安爸爸拿出手机,对妻子说:“我去给咱妈打个电话。”说完,转身出去了。安妈妈走过去把亭溪拍的片子病历检查化验的单子都拿了坐在窗下的凳子上开始仔细整理起来。而齐友嘉的眼里就只有亭溪,他走近她,再近些……当他愣愣地看了她足足有一分钟以后,当确定安亭溪确确实实睁着眼睛看着他以后。一屁股坐在床边的方凳上,把手里的东西举起来让她看。
“亭溪,你看我找到了什么?”齐友嘉仍然像是每天对着双眼紧浑身闭插满各种管子的安亭溪唠家常那样,语调平静地问道。

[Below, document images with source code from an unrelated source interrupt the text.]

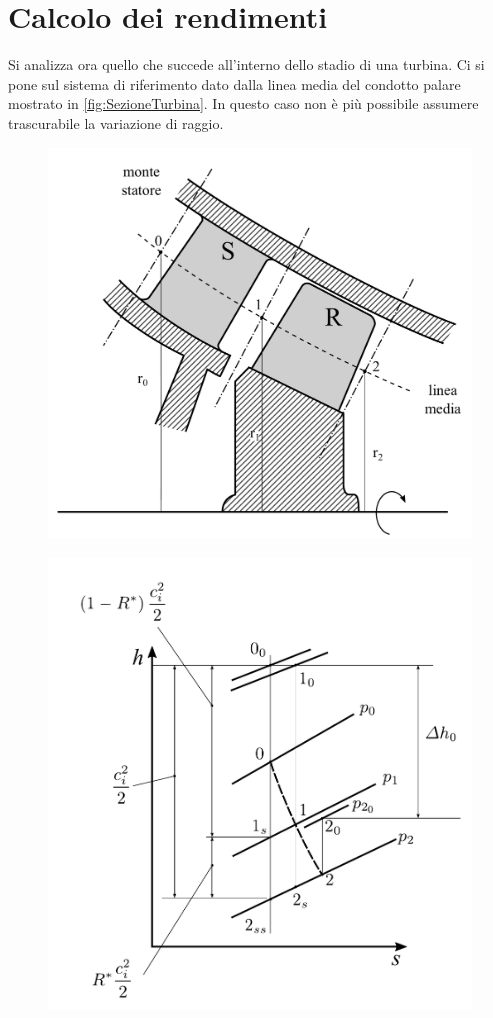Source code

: \section{Calcolo dei rendimenti}
Si analizza ora quello che succede all'interno dello stadio di una turbina. Ci si pone sul sistema di riferimento dato dalla linea media del condotto palare mostrato in \ref{fig:SezioneTurbina}. In questo caso non è più possibile assumere trascurabile la variazione di raggio. 
\begin{figure}
\centering
\begin{minipage}{.5\textwidth}
  \centering
  \includegraphics[width=.95\linewidth]{fig/SezioneTurbina.pdf}
  \label{fig:SezioneTurbina}
\end{minipage}%
\begin{minipage}{.5\textwidth}
  \centering
  \includegraphics[width=.95\linewidth]{fig/hsturbine.pdf}
  \label{fig:hsturbine}
\end{minipage}
\end{figure}
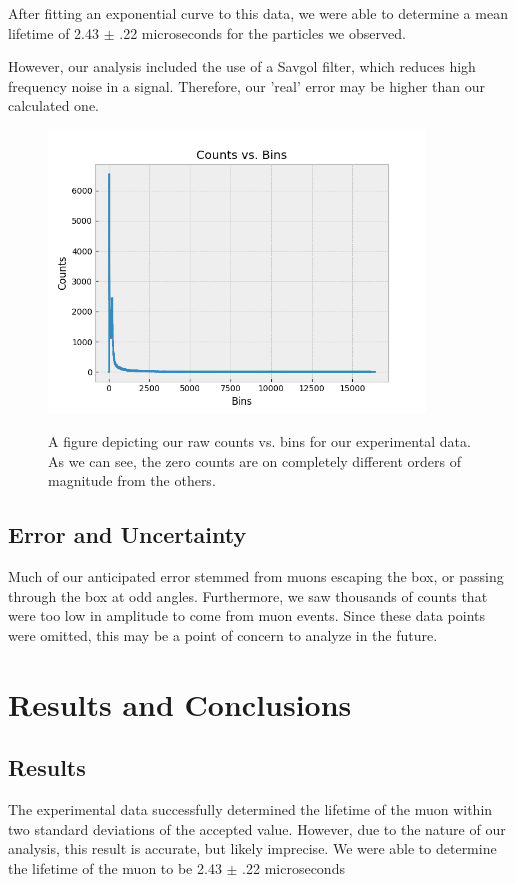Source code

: \documentclass[10pt,letterpaper,onecolumn]{article}
\begin{document}
After fitting an exponential curve to this data, we were able to determine a mean lifetime of 2.43 $\pm$ .22 microseconds for the particles we observed.

However, our analysis included the use of a Savgol filter, which reduces high frequency noise in a signal. Therefore, our 'real' error may be higher than our calculated one.
\begin{figure}[hbt!]
    \begin{center}
        {{\includegraphics[width=10cm]{initData.png} }}%
        \caption{A figure depicting our raw counts vs. bins for our experimental data. As we can see, the zero counts are on completely different orders of magnitude from the others.}%
        \label{fig:init}%
    \end{center}
\end{figure}
\subsection{Error and Uncertainty}
Much of our anticipated error stemmed from muons escaping the box, or passing through the box at odd angles. Furthermore, we saw thousands of counts that were too low in amplitude to come from muon events. Since these data points were omitted, this may be a point of concern to analyze in the future.
\section{Results and Conclusions}
\subsection{Results}
The experimental data successfully determined the lifetime of the muon within two standard deviations of the accepted value. However, due to the nature of our analysis, this result is accurate, but likely imprecise. We were able to determine the lifetime of the muon to be 2.43 $\pm$ .22 microseconds
\end{document}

听见齐友嘉的话,窗边的安妈妈也不禁抬眼看了看,虽然沾也些泥在上面,可安妈妈还是认出来了,是亭溪生日聚会时背出去的那只小小的斜挎包。她张了张嘴,又闭上了,继续整理病历。
齐友嘉依旧平静,又道:“昨天晚上,我一直在做梦,各种各样的梦。会在梦里哭着醒过来,也会猛得惊醒,发现自己出了一身冷汗。最后发现,这些也都是梦——梦见自己醒来的梦。最后,我终于醒了,睁眼看到窗外的天空已经发白,却发现自己躺在床上动弹不得,想喊也喊不出来。然后,我就想到了你,想你就这样躺着,到底经历了些什么……心里忽然有种说不出的悲伤。起床之后,我直接去了湖边,去到我们落水的地方。真是难以置信,我看见你的包漂浮在水面上。刚好有位大叔撑着船在那儿清理湖面,我便让他把包捞了起来。可大叔看这包并不像是刚掉进水里的更不像是男生用的东西,不肯把它还给我。我只能说服他一起去新湖公园管理处,一直等到有人来上班。我不知道里面到底装着些什么东西,为了拿回来,确实花了些时间。还好那位管理处的小姐姐很耐心,也挺负责任,专门打电话向派出所核实了情况,才同意把包让我带回来。里面的东西大概都不能用了吧?可是我想,包找到了总归是件好事,一定要来告诉你一声的。没想到,没想到……”齐友嘉再也说不下了,安亭溪看见两滴眼泪从他的单凤眼里直接落到他的牛仔裤上。而自己脸上一时也是麻酥酥的,急忙伸手擦了擦。
安妈妈有些走神,把捏着病历的手搁在自己腿上,望着窗外发起呆来。
病房里一片静谧。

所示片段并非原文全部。